ACTIVITY: Count the lines in the data below that contain the string "crises", and reply with the number alone.

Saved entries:
========

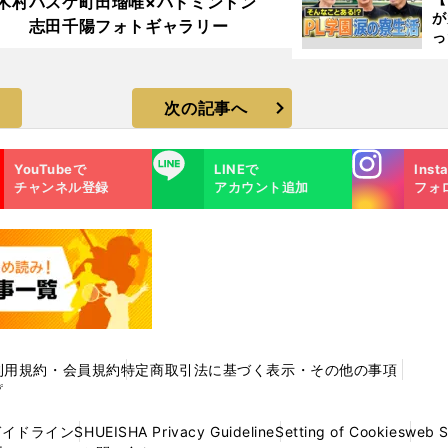
木村
バスケ町田瑠唯×バドミントン
が
志田千陽フォトギャラリー
っ
た
次の記事へ
Instagra
LINE
YouTubeで
LINEで
Inst
m
チャンネル登録
アカウント追加
フォ
利用規約・会員規約
特定商取引法に基づく表示・その他の事項
プ
ガイドライン
SHUEISHA Privacy Guideline
Setting of Cookies
web 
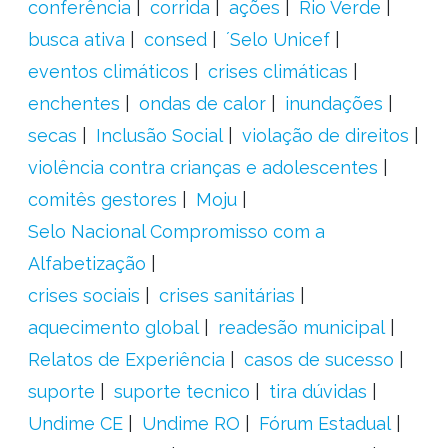
conferência
corrida
ações
Rio Verde
busca ativa
consed
´Selo Unicef
eventos climáticos
crises climáticas
enchentes
ondas de calor
inundações
secas
Inclusão Social
violação de direitos
violência contra crianças e adolescentes
comitês gestores
Moju
Selo Nacional Compromisso com a
Alfabetização
crises sociais
crises sanitárias
aquecimento global
readesão municipal
Relatos de Experiência
casos de sucesso
suporte
suporte tecnico
tira dúvidas
Undime CE
Undime RO
Fórum Estadual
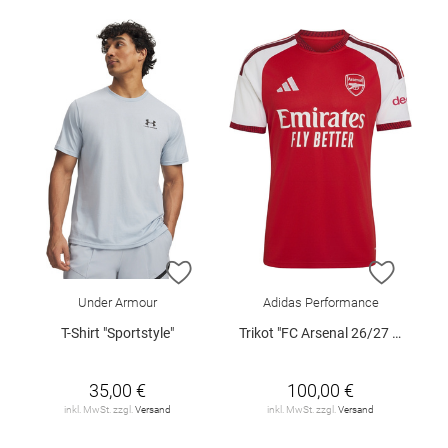
ZUR WUNSCHLISTE HINZUFÜGEN
ZUR W
Under Armour
Adidas Performance
T-Shirt "Sportstyle"
Trikot "FC Arsenal 26/27 Heimtrikot"
35,00 €
100,00 €
inkl. MwSt. zzgl.
Versand
inkl. MwSt. zzgl.
Versand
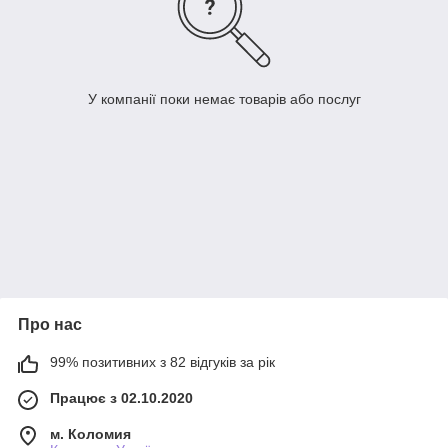
У компанії поки немає товарів або послуг
Про нас
99% позитивних з 82 відгуків за рік
Працює з 02.10.2020
м. Коломия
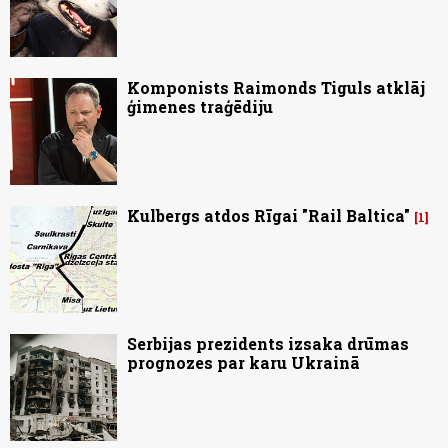
Komponists Raimonds Tiguls atklāj
ģimenes traģēdiju
Kulbergs atdos Rīgai "Rail Baltica"
1
Serbijas prezidents izsaka drūmas
prognozes par karu Ukrainā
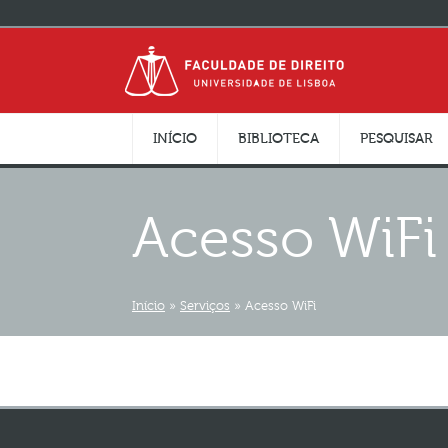
INÍCIO
BIBLIOTECA
PESQUISAR
Acesso WiFi
Início
»
Serviços
»
Acesso WiFi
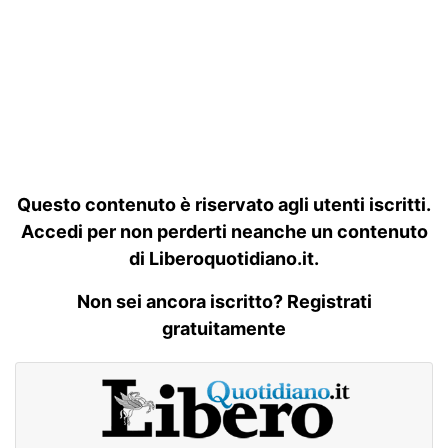
Questo contenuto è riservato agli utenti iscritti.
Accedi per non perderti neanche un contenuto
di Liberoquotidiano.it.
Non sei ancora iscritto? Registrati
gratuitamente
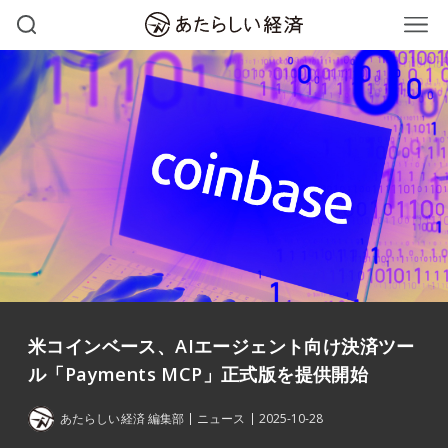
米コインベース、AIエージェント向け決済ツー
ル「Payments MCP」正式版を提供開始
あたらしい経済 編集部
ニュース
2025-10-28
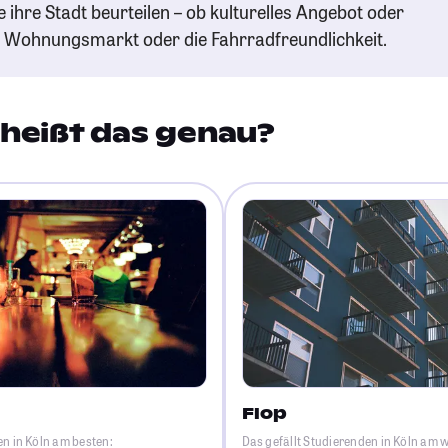
e ihre Stadt beurteilen – ob kulturelles Angebot oder
n Wohnungsmarkt oder die Fahrradfreundlichkeit.
heißt das genau?
Flop
en in Köln am besten:
Das gefällt Studierenden in Köln am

========

WRITTEN SOLUTION: 3